_WORK INSTRUCTION_. Please quote the listing below word for word, starting with the line that contains "of **2000** rpm for the caption record." and going on through the line that contains "As read: **250** rpm", both included.

_INFORMATION SUPPLIED_.
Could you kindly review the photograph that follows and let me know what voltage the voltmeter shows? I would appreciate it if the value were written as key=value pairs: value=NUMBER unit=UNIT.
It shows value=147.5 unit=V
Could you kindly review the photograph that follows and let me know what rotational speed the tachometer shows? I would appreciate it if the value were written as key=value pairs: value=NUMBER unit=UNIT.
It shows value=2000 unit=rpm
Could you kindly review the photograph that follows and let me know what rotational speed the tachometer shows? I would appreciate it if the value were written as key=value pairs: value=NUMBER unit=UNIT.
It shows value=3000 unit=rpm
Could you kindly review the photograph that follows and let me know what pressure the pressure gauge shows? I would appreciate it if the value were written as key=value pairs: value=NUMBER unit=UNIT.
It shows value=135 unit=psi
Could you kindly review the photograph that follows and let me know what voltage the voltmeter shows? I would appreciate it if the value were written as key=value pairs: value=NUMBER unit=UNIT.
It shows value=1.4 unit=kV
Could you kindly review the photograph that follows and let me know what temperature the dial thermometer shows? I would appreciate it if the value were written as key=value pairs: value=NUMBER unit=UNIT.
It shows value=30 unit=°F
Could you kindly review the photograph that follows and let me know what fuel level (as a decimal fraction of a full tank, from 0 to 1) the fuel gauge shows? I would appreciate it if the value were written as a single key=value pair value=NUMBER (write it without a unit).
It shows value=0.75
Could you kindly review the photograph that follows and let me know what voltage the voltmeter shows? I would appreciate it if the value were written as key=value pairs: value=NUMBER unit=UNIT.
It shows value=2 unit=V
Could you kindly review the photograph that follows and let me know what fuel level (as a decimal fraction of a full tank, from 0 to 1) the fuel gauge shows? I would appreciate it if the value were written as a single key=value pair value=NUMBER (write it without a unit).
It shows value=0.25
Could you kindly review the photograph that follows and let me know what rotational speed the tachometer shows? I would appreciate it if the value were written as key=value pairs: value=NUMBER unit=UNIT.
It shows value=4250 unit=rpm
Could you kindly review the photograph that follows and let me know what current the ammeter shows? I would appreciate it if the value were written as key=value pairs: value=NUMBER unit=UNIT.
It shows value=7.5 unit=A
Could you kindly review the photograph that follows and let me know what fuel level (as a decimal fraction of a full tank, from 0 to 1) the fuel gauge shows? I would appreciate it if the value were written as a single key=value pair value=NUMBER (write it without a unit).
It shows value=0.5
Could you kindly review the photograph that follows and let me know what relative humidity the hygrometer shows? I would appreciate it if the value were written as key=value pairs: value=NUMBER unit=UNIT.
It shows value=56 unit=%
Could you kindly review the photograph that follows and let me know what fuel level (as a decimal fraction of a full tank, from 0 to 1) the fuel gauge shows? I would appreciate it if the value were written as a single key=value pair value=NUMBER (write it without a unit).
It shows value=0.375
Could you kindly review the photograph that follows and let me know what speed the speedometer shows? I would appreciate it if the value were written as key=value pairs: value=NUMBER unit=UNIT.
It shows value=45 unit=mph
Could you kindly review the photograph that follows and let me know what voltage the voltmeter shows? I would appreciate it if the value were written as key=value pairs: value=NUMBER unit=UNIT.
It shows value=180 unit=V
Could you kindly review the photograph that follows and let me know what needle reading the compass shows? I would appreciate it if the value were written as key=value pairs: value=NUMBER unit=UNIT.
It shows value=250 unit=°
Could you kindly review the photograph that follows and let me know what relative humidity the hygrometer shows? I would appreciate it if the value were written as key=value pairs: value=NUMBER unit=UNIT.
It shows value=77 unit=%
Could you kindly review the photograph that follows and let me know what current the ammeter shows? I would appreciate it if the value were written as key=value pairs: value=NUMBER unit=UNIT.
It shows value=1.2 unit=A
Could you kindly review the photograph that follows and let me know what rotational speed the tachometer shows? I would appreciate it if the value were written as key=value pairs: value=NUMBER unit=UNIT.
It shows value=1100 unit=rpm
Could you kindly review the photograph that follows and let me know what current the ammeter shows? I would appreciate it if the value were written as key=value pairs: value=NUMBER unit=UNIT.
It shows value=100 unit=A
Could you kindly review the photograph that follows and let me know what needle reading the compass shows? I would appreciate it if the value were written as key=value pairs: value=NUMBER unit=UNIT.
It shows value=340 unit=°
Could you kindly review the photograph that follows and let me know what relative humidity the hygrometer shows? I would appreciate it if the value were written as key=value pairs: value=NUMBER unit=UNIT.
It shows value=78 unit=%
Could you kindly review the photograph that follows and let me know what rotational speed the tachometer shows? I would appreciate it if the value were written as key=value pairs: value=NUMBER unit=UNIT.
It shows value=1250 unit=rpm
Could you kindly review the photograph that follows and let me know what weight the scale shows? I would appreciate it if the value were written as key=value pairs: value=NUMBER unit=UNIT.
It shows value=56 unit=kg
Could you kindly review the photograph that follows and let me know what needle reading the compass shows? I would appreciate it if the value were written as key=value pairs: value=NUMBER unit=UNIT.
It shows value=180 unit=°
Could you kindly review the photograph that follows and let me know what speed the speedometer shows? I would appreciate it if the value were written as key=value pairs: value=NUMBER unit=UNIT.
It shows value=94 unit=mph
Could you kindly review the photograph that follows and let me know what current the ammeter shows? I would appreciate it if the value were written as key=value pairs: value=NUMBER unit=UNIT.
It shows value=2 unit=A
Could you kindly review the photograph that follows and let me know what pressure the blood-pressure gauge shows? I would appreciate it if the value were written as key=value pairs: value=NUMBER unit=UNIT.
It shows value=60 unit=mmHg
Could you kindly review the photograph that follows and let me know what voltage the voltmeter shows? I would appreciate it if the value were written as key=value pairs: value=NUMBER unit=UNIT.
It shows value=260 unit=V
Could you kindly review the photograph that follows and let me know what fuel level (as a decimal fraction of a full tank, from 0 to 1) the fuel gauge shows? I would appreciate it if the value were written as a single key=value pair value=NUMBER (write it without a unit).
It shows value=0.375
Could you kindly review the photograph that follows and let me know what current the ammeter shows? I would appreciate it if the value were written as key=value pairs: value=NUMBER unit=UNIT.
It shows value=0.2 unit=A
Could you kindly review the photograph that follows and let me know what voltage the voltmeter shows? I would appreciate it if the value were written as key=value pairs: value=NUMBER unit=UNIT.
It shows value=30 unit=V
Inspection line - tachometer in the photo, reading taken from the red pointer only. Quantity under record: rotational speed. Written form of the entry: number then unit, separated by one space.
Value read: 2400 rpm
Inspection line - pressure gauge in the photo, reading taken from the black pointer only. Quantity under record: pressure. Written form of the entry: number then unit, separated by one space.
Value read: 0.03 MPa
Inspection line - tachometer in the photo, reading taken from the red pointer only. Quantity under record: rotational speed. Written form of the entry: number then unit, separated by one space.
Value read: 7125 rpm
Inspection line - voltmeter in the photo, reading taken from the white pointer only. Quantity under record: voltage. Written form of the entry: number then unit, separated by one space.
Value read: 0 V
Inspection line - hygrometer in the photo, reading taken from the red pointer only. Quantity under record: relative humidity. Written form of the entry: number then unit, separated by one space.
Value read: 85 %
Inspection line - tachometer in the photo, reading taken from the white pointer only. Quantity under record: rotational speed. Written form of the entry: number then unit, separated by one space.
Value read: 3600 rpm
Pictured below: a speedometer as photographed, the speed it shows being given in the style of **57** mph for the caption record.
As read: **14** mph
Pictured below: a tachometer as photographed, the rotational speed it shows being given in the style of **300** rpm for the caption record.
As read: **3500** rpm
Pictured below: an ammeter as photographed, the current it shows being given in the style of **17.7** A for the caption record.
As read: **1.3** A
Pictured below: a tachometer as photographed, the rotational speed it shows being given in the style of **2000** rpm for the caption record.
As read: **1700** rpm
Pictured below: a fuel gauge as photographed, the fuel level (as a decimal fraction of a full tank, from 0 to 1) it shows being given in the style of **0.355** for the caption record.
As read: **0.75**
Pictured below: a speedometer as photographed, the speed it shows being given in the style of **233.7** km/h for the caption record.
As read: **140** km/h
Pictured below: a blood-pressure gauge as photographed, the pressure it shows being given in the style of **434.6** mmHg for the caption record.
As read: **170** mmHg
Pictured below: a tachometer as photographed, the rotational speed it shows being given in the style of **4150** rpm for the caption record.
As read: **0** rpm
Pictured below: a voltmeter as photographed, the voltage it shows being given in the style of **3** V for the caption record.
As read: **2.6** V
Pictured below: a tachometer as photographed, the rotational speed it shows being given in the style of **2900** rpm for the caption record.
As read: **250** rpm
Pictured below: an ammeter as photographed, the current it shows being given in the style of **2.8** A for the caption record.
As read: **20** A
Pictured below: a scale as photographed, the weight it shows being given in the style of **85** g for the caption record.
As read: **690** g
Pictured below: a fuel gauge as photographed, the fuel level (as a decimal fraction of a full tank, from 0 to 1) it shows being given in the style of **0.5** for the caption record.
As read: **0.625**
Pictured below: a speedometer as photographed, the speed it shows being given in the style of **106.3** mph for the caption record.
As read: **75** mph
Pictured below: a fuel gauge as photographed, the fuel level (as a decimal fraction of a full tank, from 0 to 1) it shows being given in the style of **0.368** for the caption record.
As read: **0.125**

_SOLUTION BELOW_.
Pictured below: a tachometer as photographed, the rotational speed it shows being given in the style of **2000** rpm for the caption record.
As read: **1700** rpm
Pictured below: a fuel gauge as photographed, the fuel level (as a decimal fraction of a full tank, from 0 to 1) it shows being given in the style of **0.355** for the caption record.
As read: **0.75**
Pictured below: a speedometer as photographed, the speed it shows being given in the style of **233.7** km/h for the caption record.
As read: **140** km/h
Pictured below: a blood-pressure gauge as photographed, the pressure it shows being given in the style of **434.6** mmHg for the caption record.
As read: **170** mmHg
Pictured below: a tachometer as photographed, the rotational speed it shows being given in the style of **4150** rpm for the caption record.
As read: **0** rpm
Pictured below: a voltmeter as photographed, the voltage it shows being given in the style of **3** V for the caption record.
As read: **2.6** V
Pictured below: a tachometer as photographed, the rotational speed it shows being given in the style of **2900** rpm for the caption record.
As read: **250** rpm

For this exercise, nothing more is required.